Cunningham admitted that on July 14, 2015, he shipped a package containing methamphetamine to an undercover Kanawha County Deputy Sheriff working with the Metropolitan Drug Enforcement Network Team. After the undercover officer picked up the package, Cunningham provided instructions for making payment for the shipment using MoneyGram. Cunningham went to pick up the MoneyGram payment at a Walmart in Los Angeles, and immediately texted the undercover officer that he had received payment. Agents conducting surveillance in Los Angeles arrested Cunningham after observing him collecting the payment.

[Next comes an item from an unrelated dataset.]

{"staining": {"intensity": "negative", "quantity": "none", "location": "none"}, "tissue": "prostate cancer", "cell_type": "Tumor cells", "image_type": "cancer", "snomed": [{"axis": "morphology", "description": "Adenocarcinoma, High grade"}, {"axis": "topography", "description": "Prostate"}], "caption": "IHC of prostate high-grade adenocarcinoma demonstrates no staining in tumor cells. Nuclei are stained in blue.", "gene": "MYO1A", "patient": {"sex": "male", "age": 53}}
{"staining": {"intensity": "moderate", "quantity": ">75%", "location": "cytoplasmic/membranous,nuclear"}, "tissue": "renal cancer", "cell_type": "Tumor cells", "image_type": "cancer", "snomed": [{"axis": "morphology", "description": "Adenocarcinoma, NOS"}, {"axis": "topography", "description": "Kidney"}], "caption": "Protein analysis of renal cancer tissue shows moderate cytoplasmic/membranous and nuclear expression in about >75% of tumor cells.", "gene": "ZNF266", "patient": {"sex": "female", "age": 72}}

The investigation was conducted by the United States Postal Inspection Service, Homeland Security Investigations, the Metropolitan Drug Enforcement Network Team, and the Kanawha County Sheriff’s Office. The sentence was imposed by United States District Judge Thomas E. Johnston.

This case was prosecuted as part of an ongoing effort led by the United States Attorney’s Office for the Southern District of West Virginia to combat illegal drugs in our communities, including the illicit sale and misuse of prescription drugs and heroin. The U.S. Attorney’s Office, joined by federal, state and local law enforcement agencies, is committed to aggressively pursuing and shutting down illegal pill trafficking, eliminating open air drug markets, and curtailing the spread of opiate painkillers and other drugs in communities across the Southern District.